INSTRUCTIONS TO FOLLOW:
Copy every one of the records below word for word, reproducing each line without any change.
>> START
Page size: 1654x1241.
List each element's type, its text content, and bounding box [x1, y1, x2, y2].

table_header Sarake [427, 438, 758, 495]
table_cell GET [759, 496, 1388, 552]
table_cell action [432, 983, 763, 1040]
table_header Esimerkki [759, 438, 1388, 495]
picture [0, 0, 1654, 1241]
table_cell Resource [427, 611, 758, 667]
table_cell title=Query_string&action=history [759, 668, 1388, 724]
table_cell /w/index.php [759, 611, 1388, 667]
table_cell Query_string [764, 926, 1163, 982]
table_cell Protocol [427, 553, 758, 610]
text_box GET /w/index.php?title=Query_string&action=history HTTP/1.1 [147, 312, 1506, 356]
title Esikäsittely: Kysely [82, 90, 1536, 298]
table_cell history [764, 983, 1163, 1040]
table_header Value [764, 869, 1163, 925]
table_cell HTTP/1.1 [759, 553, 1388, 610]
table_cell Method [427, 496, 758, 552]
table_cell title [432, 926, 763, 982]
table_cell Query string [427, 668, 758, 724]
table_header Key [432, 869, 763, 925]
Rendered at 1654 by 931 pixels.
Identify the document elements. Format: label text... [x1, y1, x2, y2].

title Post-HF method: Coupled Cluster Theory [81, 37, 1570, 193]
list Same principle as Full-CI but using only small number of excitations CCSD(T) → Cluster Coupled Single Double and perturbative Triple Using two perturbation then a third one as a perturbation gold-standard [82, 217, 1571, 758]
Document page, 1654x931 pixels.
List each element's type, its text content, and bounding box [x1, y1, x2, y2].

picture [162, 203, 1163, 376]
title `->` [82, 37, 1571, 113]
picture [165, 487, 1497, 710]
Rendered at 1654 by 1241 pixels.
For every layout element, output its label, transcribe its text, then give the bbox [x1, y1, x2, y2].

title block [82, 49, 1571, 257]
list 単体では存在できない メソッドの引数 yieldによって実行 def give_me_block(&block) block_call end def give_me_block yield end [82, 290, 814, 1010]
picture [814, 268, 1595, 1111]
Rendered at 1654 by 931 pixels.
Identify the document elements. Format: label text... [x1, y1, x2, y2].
>> END
SOLUTION TO THIS EXERCISE:
Page size: 1654x1241.
List each element's type, its text content, and bounding box [x1, y1, x2, y2].

table_header Sarake [427, 438, 758, 495]
table_cell GET [759, 496, 1388, 552]
table_cell action [432, 983, 763, 1040]
table_header Esimerkki [759, 438, 1388, 495]
picture [0, 0, 1654, 1241]
table_cell Resource [427, 611, 758, 667]
table_cell title=Query_string&action=history [759, 668, 1388, 724]
table_cell /w/index.php [759, 611, 1388, 667]
table_cell Query_string [764, 926, 1163, 982]
table_cell Protocol [427, 553, 758, 610]
text_box GET /w/index.php?title=Query_string&action=history HTTP/1.1 [147, 312, 1506, 356]
title Esikäsittely: Kysely [82, 90, 1536, 298]
table_cell history [764, 983, 1163, 1040]
table_header Value [764, 869, 1163, 925]
table_cell HTTP/1.1 [759, 553, 1388, 610]
table_cell Method [427, 496, 758, 552]
table_cell title [432, 926, 763, 982]
table_cell Query string [427, 668, 758, 724]
table_header Key [432, 869, 763, 925]
Rendered at 1654 by 931 pixels.
Identify the document elements. Format: label text... [x1, y1, x2, y2].

title Post-HF method: Coupled Cluster Theory [81, 37, 1570, 193]
list Same principle as Full-CI but using only small number of excitations CCSD(T) → Cluster Coupled Single Double and perturbative Triple Using two perturbation then a third one as a perturbation gold-standard [82, 217, 1571, 758]
Document page, 1654x931 pixels.
List each element's type, its text content, and bounding box [x1, y1, x2, y2].

picture [162, 203, 1163, 376]
title `->` [82, 37, 1571, 113]
picture [165, 487, 1497, 710]
Rendered at 1654 by 1241 pixels.
For every layout element, output its label, transcribe its text, then give the bbox [x1, y1, x2, y2].

title block [82, 49, 1571, 257]
list 単体では存在できない メソッドの引数 yieldによって実行 def give_me_block(&block) block_call end def give_me_block yield end [82, 290, 814, 1010]
picture [814, 268, 1595, 1111]
Rendered at 1654 by 931 pixels.
Identify the document elements. Format: label text... [x1, y1, x2, y2].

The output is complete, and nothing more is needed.